Thank you for your examples   I would just like to confirm your use of the word 'illustrated'. Does it refer to something having a lot of 'pictures and diagrams' or is it more general like 'descriptions'?

Thanks!


----------



## lafz_puchnevala

Faylasoof said:


> Both _musawwir_ and _musawwar _are used in Urdu.
> 
> The respective meanings of _musawwir_ and _musawwar_ have already been given in post#7 above.
> 
> 
> _yeh kitaab mufaSSal aur muSawwar hai _
> 
> _This is a detailed and illustrated book_
> _This book is detailed and illustrated_
> 
> _miikalaanjelo / ma’iikalaanjelo (Michalangelo) ek naamii giraamii muSawwir thaa jis ko uske ham waTan muSawwir  raafiil (Raphael) ne apni mashhuur taSwiir  “madrasa-e-ait-henz”* meN muSawwar kar diyaa. _
> 
> _Michalangelo was a famous, renowned painter who was painted in by his fellow countryman-painter, Raphael, in his well-known picture / painting “The School of Athens*”.    _
> 
> [There has been quite some discussion about this in the history of art as to why Raphael included his countryman and rival, Michelangelo, for the image of the Greek philosopher Heraclitus in this really famous painting called “_The School of Athens_”.]

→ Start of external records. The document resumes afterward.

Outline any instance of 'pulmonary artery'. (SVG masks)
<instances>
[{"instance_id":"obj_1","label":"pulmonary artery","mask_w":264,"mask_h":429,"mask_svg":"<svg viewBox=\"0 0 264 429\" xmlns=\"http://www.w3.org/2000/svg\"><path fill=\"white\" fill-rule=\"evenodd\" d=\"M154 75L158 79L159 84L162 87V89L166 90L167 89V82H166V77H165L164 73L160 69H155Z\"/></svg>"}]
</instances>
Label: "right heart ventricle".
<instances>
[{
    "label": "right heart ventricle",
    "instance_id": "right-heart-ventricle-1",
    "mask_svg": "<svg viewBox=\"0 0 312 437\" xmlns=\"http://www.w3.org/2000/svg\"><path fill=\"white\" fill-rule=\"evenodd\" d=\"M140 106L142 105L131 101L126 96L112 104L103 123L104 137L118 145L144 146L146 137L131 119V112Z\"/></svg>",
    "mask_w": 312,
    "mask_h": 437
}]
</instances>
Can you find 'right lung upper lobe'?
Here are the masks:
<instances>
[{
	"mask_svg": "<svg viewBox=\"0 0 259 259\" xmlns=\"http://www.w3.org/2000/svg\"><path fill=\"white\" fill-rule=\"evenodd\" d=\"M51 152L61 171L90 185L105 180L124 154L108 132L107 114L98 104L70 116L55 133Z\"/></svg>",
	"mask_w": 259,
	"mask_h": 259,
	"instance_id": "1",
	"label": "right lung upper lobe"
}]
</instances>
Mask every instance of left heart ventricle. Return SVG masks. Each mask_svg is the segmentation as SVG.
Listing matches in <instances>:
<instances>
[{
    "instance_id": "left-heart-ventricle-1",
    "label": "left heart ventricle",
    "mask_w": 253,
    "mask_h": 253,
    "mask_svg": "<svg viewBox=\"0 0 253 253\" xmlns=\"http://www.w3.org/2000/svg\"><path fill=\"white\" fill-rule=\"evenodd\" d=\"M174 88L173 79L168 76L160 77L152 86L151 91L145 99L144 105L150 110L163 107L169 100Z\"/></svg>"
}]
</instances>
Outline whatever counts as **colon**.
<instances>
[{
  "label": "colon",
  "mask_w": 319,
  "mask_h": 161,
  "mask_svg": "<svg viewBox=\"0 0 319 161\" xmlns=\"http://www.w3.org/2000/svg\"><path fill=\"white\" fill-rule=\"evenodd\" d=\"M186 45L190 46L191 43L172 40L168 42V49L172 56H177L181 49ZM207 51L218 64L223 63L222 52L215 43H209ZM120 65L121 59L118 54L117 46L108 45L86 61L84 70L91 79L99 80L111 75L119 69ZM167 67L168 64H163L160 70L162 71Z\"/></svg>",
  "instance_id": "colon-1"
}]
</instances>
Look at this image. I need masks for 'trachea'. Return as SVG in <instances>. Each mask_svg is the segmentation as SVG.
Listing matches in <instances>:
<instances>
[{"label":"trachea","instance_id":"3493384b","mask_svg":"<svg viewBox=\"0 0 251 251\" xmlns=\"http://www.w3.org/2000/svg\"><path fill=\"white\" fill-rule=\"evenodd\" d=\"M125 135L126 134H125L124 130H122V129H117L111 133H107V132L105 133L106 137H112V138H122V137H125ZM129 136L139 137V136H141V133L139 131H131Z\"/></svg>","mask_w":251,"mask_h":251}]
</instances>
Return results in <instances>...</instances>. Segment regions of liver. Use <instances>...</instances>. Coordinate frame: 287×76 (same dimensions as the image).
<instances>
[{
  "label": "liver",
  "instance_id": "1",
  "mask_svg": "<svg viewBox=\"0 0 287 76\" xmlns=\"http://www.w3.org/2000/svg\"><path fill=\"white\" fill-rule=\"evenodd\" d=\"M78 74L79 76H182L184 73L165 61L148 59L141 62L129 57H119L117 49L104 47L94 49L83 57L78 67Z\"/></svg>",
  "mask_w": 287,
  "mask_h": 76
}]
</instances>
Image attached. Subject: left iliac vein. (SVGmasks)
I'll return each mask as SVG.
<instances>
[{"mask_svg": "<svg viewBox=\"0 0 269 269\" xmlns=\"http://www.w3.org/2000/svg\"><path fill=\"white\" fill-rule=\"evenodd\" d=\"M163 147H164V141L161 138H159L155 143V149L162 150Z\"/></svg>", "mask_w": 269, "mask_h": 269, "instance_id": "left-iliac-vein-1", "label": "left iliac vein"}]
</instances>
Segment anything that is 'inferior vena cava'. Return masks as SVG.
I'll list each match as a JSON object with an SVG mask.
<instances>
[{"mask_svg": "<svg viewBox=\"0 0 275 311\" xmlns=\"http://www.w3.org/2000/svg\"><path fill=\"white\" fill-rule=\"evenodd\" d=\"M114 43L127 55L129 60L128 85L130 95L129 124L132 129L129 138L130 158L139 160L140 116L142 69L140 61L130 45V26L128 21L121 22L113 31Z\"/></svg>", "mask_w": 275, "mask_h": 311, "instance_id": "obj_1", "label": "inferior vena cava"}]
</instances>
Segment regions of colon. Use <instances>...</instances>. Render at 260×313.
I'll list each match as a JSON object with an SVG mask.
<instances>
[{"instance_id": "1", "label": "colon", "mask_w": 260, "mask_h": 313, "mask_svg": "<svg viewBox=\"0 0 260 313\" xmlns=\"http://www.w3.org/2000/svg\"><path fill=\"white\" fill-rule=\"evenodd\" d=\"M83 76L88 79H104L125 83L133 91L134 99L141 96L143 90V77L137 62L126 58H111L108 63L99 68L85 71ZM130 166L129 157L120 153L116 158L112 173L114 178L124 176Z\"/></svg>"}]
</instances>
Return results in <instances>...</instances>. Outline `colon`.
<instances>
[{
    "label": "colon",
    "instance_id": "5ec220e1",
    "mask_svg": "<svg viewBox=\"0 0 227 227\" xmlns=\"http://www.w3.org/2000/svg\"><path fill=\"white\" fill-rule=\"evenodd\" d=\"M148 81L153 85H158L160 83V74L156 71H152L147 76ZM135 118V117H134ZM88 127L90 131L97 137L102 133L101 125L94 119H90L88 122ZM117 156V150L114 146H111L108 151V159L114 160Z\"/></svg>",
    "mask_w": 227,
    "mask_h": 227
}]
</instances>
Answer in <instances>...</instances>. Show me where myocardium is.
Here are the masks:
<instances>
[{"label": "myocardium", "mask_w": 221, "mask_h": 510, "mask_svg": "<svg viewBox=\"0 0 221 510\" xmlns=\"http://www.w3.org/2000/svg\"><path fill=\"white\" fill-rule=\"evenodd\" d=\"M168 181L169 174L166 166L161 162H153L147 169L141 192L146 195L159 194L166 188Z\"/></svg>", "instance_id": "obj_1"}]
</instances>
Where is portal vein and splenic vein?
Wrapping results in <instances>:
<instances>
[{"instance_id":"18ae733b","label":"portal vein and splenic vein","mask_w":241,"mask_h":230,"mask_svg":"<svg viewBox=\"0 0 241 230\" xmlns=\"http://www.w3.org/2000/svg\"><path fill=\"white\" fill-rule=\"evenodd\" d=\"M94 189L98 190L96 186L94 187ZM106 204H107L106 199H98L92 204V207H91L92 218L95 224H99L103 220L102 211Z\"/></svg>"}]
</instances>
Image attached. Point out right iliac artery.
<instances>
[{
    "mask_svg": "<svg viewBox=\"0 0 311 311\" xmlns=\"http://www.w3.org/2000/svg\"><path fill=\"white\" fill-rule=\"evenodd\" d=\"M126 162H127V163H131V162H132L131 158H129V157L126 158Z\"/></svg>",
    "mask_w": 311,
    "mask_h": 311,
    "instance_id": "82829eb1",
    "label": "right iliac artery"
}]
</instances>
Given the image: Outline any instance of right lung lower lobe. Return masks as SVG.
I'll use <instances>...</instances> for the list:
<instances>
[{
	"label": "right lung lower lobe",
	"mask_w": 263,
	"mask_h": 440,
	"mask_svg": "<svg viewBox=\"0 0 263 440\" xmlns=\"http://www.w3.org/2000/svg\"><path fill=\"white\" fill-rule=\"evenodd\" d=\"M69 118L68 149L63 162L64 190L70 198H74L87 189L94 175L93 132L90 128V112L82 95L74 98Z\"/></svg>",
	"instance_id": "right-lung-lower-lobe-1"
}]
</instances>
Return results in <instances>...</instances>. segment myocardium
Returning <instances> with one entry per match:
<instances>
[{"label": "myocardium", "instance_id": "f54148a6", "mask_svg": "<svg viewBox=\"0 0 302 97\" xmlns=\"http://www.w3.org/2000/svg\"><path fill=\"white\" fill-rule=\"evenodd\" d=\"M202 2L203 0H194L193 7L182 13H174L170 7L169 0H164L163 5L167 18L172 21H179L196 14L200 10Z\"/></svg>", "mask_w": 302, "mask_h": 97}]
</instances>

I would like a clarification on 'musavvar' which has been stated as an adjective. So, when you said '.....*painted* by his fellow countrymen.....',  use of 'musavvar' does not refer to an adjective. So, does the word also act as a verb also? 

Thanks!


----------



## Faylasoof

lafz_puchnevala said:


> Originally Posted by *Faylasoof*
> Both _musawwir_ and _musawwar _are used in Urdu.
> 
> The respective meanings of _musawwir_ and _musawwar_ have already been given in post#7 above.
> 
> 
> _yeh kitaab mufaSSal aur muSawwar hai _
> 
> _This is a detailed and illustrated book_
> _This book is detailed and illustrated_
> 
> _miikalaanjelo / ma’iikalaanjelo (Michalangelo) ek naamii giraamii muSawwir thaa jis ko uske ham waTan muSawwir  raafiil (Raphael) ne apni mashhuur taSwiir  “madrasa-e-ait-henz”* meN muSawwar kar diyaa. _
> 
> _Michalangelo was a famous, renowned painter who was painted in by his fellow countryman-painter, Raphael, in his well-known picture / painting “The School of Athens*”.    _
> 
> [There has been quite some discussion about this in the history of art  as to why Raphael included his countryman and rival, Michelangelo, for the image of the Greek philosopher Heraclitus in this really famous painting called “_The School of Athens_”.]
> 
> 
> 
> I would like a clarification on 'musavvar' which has been stated as an adjective. So, when you said '.....*painted* by his fellow countrymen.....',  use of 'musavvar' does not refer to an adjective. So, does the word also act as a verb also?
> 
> Thanks!
Click to expand...

 Yes, _muSaww*a*r_ is an adjective! As mentioned before, it means _painted / illustrated_. But it can also be part of compound verbs:

_muSaww*a*r karnaa / kar denaa_ = to illustrate, i.e add illustrations / pictures (to something); to paint (something)
_muSaww*a*r honaa / ho jaanaa_ = to be illustrated / be painted 

It was as the first form that I used it (.... _meN muSaww*a*r kar diyaa _) in reference to Raphael painting in Michalangelo's image into the picture.


----------



## lafz_puchnevala

Faylasoof said:


> Yes, _muSaww*a*r_ is an adjective! As mentioned before, it means _painted / illustrated_. But it can also be part of compound verbs:
> 
> _muSaww*a*r karnaa / kar denaa_ = to illustrate, i.e add illustrations / pictures (to something); to paint (something)
> _muSaww*a*r honaa / ho jaanaa_ = to be illustrated / be painted
> 
> It was as the first form that I used it (.... _meN muSaww*a*r kar diyaa _) in reference to Raphael painting in Michalangelo's image into the picture.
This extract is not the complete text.